As a long-time volunteer with the Montgomery County Literacy Council, Marilyn was approached to join Asbury's branch, which provides English as a Second Language lessons to many of Asbury’s highly diverse associates. She now heads the program on campus, recruiting and training new volunteers. Currently, Marilyn is tutoring associates from Mexico and Sri Lanka. Click here to read a Washington Post article on the program.

She estimates the bulk of her time is spent with Asbury’s national award-winning program, the Gaithersburg Beloved Community Initiative. Named after Martin Luther King, Jr., and established by resident Rev. Hal Garman, the program works with city and county government, schools and community service organizations to establish connections with at-risk youth in the area. As one of Beloved Community’s elementary school mentors, Marilyn meets with a student every other week and also takes part in other events and programs that are part of the Initiative. In September, Marilyn was part of a group that took several dozen students to the National Book Fair in Washington, D.C., where they met civil rights icon U.S. Rep. John Lewis. 

Around this time each year, Marilyn and her husband Hal begin focusing their efforts on one of her favorite volunteer duties – Asbury’s Annual Elves Day. As chief elves, Marilyn and Hal are in charge of organizing the collection of gifts to create holiday gift bags for every resident of Kindley Assisted Living and the Wilson Health Care Center. A tradition for more than 25 years, Elves Day is a main event of the Asbury Guild, a philanthropic society run by Asbury residents.  Delivery and assembly day starts early in the Rosborough Center Community Rooms, which seem to fairly glow red, green and gold with all the wrapping paper and ribbons. Marilyn and Hal appear to be everywhere that day, running hither and yon in their elf hats and vests. 

“It’s a wonderful experience,” Marilyn says. “The other day I ran into an associate who works at Kindley Assisted Living and she told me how much the gift bag and visit meant to them. And we always get lovely notes. There’s no lack of people, including associates, who want to help and be part of the experience.” 

She and Hal - who are both the second generation of their family to retire at Asbury - also form a team for Village Life, Asbury’s semi-monthly resident newspaper. 

“I worked on my hometown newspaper for three summers and loved it,” Marilyn says, although after college she decided to pursue teaching and spent 30 years as a home instructor teaching English, History, as well as science and math when called upon to do so.

She now serves as the newspaper’s editor for her apartment building, Trott, reporting on news and new residents there, in addition to writing articles on other topics when assigned.
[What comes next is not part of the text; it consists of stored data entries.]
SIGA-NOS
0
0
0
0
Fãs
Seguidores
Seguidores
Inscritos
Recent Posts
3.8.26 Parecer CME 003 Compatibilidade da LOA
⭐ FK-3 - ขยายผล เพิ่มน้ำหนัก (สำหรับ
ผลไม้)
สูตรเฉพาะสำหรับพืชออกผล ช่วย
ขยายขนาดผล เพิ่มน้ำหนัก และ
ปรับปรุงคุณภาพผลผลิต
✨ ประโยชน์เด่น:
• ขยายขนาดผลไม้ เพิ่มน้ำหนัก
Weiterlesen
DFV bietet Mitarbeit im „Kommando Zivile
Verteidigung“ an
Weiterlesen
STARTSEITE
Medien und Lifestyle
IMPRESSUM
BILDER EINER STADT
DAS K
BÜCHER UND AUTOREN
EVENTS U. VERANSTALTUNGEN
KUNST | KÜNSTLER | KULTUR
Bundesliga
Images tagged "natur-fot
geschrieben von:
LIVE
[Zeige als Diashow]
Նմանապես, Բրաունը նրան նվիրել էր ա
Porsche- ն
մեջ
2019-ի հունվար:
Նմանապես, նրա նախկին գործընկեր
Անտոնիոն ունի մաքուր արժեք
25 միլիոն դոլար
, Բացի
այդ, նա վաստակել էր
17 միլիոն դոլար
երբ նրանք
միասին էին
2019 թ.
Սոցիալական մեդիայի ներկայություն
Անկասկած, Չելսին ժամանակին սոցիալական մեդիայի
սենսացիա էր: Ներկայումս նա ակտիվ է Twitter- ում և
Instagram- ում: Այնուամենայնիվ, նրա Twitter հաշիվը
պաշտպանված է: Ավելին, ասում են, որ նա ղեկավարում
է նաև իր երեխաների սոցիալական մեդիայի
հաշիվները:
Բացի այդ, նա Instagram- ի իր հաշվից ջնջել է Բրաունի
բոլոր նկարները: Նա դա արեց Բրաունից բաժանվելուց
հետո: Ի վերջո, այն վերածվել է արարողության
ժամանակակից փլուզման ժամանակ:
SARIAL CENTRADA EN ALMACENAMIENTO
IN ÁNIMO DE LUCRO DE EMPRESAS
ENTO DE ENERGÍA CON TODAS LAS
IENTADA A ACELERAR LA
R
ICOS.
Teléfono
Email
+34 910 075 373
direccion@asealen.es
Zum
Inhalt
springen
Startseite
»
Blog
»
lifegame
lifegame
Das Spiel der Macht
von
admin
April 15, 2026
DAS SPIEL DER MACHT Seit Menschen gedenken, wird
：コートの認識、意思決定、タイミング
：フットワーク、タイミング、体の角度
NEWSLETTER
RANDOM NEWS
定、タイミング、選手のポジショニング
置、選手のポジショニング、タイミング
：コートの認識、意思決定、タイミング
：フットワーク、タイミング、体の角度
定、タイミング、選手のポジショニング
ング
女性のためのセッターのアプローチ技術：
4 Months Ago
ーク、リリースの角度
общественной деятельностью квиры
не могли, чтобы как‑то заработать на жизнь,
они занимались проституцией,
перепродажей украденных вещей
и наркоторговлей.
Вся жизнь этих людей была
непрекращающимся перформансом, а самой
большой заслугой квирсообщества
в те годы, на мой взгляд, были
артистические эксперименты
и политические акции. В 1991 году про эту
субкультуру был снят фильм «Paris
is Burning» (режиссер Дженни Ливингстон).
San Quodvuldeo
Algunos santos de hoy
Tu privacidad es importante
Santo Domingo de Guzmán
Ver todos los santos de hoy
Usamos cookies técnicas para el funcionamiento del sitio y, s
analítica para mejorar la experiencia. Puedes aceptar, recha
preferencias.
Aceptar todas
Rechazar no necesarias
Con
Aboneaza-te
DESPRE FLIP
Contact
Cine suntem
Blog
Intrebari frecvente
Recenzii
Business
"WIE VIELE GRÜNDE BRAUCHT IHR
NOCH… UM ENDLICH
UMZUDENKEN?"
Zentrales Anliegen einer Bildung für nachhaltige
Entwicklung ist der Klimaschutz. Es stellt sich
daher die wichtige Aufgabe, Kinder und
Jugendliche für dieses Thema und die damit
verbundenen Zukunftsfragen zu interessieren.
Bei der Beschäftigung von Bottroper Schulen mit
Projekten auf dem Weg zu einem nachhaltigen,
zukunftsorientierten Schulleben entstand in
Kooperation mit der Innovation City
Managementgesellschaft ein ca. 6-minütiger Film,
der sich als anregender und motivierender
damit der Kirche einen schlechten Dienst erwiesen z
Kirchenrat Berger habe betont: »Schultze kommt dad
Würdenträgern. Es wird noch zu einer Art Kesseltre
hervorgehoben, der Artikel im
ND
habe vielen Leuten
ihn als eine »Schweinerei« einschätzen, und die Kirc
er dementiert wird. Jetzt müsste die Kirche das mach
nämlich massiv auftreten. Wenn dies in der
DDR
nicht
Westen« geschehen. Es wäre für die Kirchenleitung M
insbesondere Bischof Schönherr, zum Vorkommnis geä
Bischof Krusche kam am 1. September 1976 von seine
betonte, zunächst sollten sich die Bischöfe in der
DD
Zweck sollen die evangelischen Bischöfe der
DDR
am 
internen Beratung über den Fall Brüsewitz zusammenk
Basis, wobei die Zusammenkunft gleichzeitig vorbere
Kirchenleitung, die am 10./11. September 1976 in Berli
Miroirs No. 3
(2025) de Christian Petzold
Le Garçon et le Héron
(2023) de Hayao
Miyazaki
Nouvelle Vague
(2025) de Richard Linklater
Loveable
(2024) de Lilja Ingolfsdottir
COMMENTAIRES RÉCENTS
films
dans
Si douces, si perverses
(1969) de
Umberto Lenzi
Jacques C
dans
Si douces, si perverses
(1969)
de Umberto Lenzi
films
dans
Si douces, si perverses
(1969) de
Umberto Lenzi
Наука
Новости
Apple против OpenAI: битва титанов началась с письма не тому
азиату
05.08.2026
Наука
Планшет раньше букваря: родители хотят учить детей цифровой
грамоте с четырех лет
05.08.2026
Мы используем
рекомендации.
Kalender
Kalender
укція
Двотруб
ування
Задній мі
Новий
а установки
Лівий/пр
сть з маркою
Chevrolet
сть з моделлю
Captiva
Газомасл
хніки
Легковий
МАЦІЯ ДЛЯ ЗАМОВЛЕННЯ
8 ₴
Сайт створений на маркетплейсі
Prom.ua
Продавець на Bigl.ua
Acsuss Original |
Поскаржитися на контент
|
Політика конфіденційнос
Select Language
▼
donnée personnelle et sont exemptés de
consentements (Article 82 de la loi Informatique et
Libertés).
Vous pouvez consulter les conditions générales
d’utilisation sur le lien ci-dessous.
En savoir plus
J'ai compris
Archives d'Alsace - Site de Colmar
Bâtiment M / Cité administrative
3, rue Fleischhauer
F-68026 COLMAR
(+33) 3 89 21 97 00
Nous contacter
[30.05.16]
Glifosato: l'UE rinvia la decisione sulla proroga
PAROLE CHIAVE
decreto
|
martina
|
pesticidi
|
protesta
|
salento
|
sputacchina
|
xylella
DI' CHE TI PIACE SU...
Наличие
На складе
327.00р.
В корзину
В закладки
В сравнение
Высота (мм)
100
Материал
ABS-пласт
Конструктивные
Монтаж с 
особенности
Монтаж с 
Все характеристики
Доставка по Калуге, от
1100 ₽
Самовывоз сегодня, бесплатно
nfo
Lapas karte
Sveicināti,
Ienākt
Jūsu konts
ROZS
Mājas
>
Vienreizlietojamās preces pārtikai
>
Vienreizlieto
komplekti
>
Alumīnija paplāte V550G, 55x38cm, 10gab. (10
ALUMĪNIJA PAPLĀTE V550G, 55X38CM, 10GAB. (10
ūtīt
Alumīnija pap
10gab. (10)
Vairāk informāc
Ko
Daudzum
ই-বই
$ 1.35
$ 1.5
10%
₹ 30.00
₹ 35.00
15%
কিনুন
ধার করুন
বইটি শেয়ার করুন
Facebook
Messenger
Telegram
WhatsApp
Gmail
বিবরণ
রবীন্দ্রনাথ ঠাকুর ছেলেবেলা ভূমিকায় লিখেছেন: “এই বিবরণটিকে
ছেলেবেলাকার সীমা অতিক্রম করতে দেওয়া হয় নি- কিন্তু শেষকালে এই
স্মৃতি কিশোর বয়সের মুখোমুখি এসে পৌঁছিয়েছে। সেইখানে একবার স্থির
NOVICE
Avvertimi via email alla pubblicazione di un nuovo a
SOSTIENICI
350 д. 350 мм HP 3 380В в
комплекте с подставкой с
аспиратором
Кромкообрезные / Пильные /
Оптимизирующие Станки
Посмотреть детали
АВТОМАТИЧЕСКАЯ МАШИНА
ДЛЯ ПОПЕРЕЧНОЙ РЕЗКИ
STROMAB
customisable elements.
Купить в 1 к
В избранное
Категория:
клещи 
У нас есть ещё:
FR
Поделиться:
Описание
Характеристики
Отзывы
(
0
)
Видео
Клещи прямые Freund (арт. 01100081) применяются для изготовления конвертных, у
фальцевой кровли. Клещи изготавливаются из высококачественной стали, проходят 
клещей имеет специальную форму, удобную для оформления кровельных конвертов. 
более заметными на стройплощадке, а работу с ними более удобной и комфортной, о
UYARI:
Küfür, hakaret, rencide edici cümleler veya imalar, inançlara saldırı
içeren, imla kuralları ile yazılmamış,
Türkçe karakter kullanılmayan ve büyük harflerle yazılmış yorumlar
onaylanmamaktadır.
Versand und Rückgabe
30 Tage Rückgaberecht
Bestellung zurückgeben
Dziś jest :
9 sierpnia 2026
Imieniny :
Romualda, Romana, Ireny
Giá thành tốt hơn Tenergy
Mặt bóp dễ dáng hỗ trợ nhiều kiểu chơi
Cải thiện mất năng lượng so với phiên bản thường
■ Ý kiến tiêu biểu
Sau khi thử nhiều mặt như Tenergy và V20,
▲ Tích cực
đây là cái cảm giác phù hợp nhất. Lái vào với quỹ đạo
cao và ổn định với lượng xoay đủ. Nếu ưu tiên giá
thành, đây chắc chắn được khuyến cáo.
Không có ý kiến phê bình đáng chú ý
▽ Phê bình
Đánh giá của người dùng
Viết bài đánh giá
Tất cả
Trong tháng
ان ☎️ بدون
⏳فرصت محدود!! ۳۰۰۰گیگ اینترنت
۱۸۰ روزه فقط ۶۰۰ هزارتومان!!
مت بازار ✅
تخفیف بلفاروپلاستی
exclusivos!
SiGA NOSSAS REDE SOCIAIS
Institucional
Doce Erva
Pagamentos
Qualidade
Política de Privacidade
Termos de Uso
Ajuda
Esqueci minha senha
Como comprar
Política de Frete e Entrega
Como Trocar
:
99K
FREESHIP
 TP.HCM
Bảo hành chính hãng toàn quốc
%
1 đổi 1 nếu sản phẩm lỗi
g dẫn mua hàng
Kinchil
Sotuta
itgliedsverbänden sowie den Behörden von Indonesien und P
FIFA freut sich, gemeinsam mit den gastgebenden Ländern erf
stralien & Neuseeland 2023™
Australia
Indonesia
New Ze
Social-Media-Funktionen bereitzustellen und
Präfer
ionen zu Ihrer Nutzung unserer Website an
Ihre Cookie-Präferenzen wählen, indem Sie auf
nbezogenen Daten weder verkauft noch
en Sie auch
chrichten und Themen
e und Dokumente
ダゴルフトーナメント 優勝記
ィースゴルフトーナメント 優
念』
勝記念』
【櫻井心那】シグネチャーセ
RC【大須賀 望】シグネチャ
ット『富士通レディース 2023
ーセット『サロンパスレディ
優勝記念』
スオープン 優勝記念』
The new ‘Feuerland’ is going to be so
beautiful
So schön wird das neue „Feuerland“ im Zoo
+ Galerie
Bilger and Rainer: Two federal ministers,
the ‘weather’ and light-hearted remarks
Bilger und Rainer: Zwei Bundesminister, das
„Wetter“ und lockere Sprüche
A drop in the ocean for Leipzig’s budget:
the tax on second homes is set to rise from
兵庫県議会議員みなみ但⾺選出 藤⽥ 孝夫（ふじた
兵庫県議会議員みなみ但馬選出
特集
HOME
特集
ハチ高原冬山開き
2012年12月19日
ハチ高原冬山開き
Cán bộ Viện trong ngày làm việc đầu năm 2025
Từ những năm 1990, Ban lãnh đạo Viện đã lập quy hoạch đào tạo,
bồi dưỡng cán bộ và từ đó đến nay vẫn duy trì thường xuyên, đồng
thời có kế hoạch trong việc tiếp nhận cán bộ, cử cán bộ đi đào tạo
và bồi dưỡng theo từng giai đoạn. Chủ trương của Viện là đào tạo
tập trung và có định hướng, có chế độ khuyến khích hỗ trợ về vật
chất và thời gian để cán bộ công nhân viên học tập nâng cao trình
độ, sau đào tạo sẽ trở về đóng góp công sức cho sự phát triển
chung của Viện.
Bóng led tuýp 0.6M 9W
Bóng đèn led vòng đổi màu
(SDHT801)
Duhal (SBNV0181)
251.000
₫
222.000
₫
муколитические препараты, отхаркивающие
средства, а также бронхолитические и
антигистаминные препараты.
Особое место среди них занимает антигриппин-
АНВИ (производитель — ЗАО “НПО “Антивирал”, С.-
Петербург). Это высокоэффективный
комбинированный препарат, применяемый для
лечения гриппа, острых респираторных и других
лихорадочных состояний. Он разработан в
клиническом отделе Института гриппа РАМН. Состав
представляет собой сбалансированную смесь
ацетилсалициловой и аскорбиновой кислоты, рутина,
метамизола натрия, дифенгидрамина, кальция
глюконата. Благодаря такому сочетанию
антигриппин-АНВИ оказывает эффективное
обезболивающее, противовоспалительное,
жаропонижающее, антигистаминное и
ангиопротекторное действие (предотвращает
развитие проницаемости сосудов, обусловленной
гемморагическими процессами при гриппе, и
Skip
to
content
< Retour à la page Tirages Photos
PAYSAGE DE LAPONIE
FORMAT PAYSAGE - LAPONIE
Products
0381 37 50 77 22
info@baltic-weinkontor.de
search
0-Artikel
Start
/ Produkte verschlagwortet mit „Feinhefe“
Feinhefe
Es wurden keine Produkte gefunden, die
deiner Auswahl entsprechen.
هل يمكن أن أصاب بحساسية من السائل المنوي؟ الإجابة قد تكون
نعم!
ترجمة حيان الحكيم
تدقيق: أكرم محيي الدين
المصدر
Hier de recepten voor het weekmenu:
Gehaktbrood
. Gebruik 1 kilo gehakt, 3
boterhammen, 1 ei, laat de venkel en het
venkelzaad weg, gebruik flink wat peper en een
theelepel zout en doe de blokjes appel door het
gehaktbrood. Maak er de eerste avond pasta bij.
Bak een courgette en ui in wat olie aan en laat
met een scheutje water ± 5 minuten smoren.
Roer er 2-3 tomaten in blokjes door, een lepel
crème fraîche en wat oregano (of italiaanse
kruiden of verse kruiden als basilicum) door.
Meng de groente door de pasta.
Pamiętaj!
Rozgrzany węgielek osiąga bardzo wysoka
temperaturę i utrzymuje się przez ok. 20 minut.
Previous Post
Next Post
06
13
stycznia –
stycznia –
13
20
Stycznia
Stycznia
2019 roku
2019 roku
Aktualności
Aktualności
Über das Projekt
Hal is one of the community’s unofficial staff photographers, recording on-campus special events such as a recent musical staged by residents and taking photos for Village Life. On Labor Day, Hal got a workout running alongside Asbury’s float in the Gaithersburg Labor Day Parade, capturing all the residents who participated.

Marilyn acknowledges that there are certain times when deadlines and events from her various activities converge and she wonders what she was thinking when she said ‘yes’. But she feels that’s an intermittent downside to the many positive benefits she gets from being involved. Each Fall, the community holds a informational fair where residents set up tables presenting information on all of events, clubs and committees around campus.

Her advice for new residents is to follow the same process she used when she moved to Asbury: “You know what you’re interested in and what you enjoy. Talk to people and see what is available and then follow your passion. You won’t have any problem finding out about things – people approach you pretty quickly. I had a person approach me about literacy volunteering soon after she moved in, and I’m afraid I may have waited too long to get her training scheduled. You have to get them quick before they become too involved,” she laughs.